Indian Kannada-language period action film

3rd Class is a 2020 Indian Kannada-language romantic action film directed by Ashok Dev and produced by Nam Jagadeesh under the banner of 7Hills Studio. The film starring Nam Jagadeesh, Roopika and Divya Rao, revolves around Sahana (Roopika) and Jagadeesh (Jaggi), who hails from the different socio-economic background. Sahana is a daughter of a home minister, while Jaggi is a mechanic. It is the story of their relationship and how they deal with this difference.
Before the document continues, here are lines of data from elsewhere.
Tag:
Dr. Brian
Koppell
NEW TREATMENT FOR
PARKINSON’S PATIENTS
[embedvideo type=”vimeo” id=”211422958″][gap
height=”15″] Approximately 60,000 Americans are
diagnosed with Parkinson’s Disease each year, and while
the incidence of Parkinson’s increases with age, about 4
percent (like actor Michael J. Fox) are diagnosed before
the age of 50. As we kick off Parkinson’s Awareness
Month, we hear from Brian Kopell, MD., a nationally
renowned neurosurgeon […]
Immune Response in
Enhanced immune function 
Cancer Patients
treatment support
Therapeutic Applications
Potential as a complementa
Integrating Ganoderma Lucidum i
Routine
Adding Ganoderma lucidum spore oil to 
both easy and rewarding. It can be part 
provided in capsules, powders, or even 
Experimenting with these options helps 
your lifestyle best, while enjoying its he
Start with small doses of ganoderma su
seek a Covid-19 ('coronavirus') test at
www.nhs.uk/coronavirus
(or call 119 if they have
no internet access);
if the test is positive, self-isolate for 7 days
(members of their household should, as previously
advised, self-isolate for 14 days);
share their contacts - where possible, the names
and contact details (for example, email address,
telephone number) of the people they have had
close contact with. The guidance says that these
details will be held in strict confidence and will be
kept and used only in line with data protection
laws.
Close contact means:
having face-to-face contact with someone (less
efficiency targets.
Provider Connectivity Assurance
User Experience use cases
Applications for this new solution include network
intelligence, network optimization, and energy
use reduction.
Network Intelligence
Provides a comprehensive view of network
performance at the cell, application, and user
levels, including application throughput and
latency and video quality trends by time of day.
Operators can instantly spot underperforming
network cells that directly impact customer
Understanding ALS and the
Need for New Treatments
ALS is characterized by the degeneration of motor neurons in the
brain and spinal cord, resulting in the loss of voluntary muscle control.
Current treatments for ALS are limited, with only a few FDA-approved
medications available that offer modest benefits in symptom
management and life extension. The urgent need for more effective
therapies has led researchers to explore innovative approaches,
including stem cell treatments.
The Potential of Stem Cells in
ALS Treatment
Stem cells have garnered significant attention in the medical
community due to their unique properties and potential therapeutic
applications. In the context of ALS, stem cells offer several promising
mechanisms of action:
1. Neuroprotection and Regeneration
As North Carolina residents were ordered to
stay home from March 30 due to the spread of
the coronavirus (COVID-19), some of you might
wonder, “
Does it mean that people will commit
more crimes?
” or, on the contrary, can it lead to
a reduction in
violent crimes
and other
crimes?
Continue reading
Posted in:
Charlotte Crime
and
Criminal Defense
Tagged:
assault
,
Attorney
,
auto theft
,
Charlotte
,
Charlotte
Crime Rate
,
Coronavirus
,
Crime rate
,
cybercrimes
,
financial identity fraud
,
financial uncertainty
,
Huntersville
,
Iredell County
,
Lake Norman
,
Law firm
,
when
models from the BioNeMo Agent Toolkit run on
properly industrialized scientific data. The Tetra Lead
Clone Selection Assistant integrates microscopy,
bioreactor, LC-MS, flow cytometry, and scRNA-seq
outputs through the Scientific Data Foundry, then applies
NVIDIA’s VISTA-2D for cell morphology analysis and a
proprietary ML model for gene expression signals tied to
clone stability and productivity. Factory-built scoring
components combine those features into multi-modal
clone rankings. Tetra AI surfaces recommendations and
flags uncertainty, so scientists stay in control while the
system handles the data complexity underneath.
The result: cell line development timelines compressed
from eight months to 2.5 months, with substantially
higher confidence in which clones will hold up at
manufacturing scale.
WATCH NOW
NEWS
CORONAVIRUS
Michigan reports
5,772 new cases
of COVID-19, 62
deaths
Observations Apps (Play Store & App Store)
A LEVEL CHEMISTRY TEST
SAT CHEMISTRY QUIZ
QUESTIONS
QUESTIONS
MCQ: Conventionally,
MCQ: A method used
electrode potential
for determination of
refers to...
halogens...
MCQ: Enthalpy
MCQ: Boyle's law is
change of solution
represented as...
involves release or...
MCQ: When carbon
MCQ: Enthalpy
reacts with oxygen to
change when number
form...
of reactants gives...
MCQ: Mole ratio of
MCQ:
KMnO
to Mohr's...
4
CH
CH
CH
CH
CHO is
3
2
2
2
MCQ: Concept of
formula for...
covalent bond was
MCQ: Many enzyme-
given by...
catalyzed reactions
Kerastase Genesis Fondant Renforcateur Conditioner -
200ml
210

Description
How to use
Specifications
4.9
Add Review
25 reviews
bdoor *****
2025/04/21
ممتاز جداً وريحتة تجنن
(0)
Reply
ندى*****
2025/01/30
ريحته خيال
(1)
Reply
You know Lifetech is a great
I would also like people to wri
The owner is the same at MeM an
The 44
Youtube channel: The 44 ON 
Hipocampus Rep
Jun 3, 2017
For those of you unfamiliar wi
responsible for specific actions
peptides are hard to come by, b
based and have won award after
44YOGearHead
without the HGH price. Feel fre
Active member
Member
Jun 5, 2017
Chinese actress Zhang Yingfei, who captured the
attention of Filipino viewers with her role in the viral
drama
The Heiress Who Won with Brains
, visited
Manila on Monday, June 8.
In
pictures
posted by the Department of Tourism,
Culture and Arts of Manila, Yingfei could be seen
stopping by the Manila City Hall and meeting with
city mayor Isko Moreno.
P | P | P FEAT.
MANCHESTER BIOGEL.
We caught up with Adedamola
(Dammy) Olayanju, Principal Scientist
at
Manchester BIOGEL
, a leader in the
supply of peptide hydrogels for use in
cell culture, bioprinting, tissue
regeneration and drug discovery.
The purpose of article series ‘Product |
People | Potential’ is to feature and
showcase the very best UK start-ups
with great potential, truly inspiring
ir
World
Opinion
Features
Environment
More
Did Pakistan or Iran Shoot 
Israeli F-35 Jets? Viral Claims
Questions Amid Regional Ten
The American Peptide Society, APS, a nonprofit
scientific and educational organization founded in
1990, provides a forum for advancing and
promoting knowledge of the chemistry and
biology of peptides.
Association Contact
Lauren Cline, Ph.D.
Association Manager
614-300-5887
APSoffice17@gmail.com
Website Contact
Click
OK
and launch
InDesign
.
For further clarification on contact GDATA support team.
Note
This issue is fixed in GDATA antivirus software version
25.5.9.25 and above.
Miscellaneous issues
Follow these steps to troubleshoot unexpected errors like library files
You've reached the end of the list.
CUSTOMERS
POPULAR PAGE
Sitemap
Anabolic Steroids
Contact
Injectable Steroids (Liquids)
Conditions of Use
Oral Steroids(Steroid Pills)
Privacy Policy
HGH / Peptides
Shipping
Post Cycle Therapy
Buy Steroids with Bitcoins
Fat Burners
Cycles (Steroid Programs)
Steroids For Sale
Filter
The film was released on 7 February 2020.

== Cast ==
- Nam Jagadeesh as Jagadeesh
- Roopika as Sahana
- Divya Rao
- Avinash as Home Minister
- Sangeetha
- Pawan Kumar
- Harish Venkateshan
- Nippu
- Sai Gold Saravanan
- Ramesh Bhat

== Production ==
The film has been shot in Bangalore, Kerala and Goa. The film crew decided to help poor auto drivers and blind people instead of spending the money on banners as part of promoting their film.

==Release==

The film was theatrically released on 7 February 2020.

== Soundtrack ==

Jessie Gift composed music for this film, and lyrics are penned by Dr. V. Nagendra Prasad, Kaviraj and Chethan. The soundtrack of the film was launched by blind students, orphan students and retired army soldiers. The team have distributed insurance bonds to 200 students worth of Rs. 2,50,000/-.

Track list
| No. | Title | Lyrics | Artist(s) | Length |
|---|---|---|---|---|
| 1. | "Hayagide" | Dr V. Nagendra Prasad | Karthik, Anuradha Bhat | 4:29 |
| 2. | "Yaro Yaro" | Kaviraj | K. S. Chithra | 4:44 |
| 3. | "Dayamadi Nanna Mannisu" | Kaviraj | Jessie Gift, K.S Chithra | 4:20 |
| 4. | "Istavadha Ee Huduga" | Dr. Nagendra Prasad | Anuradha Bhat | 1:42 |
| 5. | "Title Track" | Chethan | Shashank Sheshagiri | 4:41 |
| Total length: |  |  |  | 19:56 |

== Reception ==
A critic called the film's story "power-packed".